= Task item =
Please copy each line below that contains the string "with".

= Collected data =
- - -
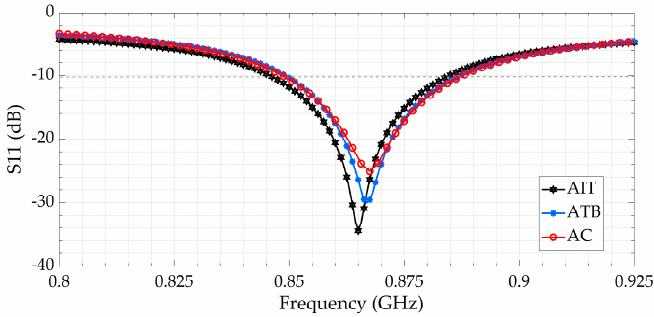
Figure 9. Comparison of the measured return loss (S11) of the D1 antenna with different feeding methods.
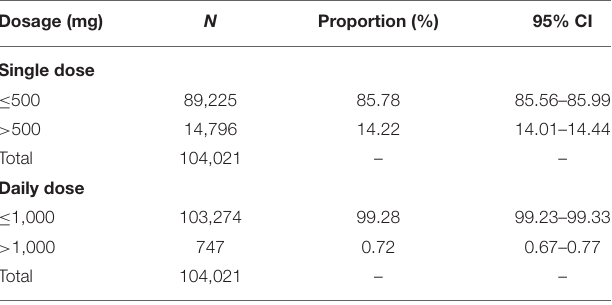
TABLE 4 | Proportions of IV ribavirin prescriptions in different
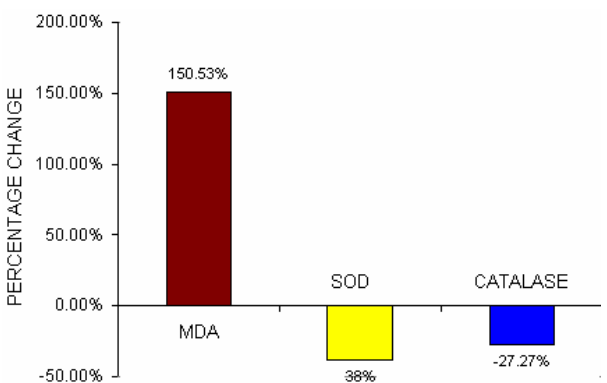
Figure 5: Percent change chart of serum malondialdehyde, erythrocyte-superoxide dismutase (SOD) and erythrocyte- catalase activities of lead exposed battery manufacturing workers (BMW) group of western Maharashtra (India) with respect to control group.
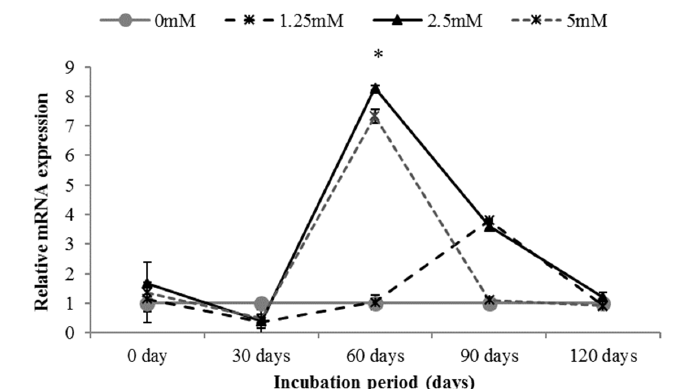
Figure 5. mRNA expression profile of nif H gene in Psuedomonas mendocina S10 inoculated in soil treated with ammonium concentrations 0 mM, 1.25 mM 2.5 mM, and 5 mM Each data point represents mRNA abundance of nif H gene normalized to 16S rRNA, which was used as a housekeeping gene. One-way ANOVA determined the significance of difference. Each data point represents mean and the vertical line on it indicates the standard error. The asterisk shows significance level: p<0.05 with 0-day samples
- - -
= Answer =
Figure 9. Comparison of the measured return loss (S11) of the D1 antenna with different feeding methods.
Figure 5: Percent change chart of serum malondialdehyde, erythrocyte-superoxide dismutase (SOD) and erythrocyte- catalase activities of lead exposed battery manufacturing workers (BMW) group of western Maharashtra (India) with respect to control group.
Figure 5. mRNA expression profile of nif H gene in Psuedomonas mendocina S10 inoculated in soil treated with ammonium concentrations 0 mM, 1.25 mM 2.5 mM, and 5 mM Each data point represents mRNA abundance of nif H gene normalized to 16S rRNA, which was used as a housekeeping gene. One-way ANOVA determined the significance of difference. Each data point represents mean and the vertical line on it indicates the standard error. The asterisk shows significance level: p<0.05 with 0-day samples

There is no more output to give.